START EXTRACTED ENTRIES
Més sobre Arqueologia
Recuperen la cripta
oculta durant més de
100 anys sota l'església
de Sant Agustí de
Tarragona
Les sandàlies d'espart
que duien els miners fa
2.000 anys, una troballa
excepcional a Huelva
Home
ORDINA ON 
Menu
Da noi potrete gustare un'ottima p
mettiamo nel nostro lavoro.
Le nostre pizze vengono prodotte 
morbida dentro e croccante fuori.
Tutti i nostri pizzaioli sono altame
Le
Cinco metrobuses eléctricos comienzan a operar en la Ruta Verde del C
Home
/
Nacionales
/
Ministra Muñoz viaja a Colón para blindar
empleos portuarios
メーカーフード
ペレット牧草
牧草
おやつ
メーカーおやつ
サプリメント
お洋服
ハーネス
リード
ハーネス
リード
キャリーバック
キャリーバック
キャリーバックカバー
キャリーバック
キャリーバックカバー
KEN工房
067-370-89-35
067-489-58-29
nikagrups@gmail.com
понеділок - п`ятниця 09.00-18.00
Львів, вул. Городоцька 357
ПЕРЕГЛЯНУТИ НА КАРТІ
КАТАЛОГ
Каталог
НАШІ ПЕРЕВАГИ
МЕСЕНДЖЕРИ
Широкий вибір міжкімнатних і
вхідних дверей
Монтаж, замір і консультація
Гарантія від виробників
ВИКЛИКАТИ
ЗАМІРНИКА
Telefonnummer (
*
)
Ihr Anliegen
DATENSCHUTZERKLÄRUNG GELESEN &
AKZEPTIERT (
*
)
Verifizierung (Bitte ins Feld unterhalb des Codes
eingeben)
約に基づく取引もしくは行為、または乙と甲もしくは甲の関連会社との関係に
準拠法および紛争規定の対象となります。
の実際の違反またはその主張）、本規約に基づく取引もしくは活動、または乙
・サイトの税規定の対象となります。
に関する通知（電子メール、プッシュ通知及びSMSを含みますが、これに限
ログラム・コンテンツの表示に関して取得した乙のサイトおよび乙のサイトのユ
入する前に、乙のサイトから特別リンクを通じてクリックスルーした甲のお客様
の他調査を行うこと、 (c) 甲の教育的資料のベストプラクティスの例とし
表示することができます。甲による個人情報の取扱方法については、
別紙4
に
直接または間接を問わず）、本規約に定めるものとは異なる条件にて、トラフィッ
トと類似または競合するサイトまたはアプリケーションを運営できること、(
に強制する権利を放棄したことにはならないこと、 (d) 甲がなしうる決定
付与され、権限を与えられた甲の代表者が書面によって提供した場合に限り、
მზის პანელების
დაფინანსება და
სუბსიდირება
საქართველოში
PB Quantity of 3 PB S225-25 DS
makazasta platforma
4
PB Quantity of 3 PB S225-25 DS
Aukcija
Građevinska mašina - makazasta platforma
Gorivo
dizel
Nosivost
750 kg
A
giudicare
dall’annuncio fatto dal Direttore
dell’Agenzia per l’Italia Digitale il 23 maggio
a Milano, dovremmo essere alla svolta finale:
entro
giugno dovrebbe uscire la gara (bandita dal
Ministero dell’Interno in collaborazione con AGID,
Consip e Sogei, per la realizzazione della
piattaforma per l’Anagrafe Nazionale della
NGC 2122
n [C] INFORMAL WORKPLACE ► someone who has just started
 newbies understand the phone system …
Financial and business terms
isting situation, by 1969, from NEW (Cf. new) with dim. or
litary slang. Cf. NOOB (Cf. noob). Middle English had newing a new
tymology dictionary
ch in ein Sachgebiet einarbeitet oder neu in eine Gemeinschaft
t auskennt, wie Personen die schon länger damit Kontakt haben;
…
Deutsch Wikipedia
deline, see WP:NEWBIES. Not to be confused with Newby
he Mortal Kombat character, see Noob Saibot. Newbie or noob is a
END EXTRACTED ENTRIES
— EXERCISE DESCRIPTION —
Identify every line in the entries above that contains the word "platforma", and copy each of those lines.

— RESPONSE FOR THIS EXERCISE —
makazasta platforma
Građevinska mašina - makazasta platforma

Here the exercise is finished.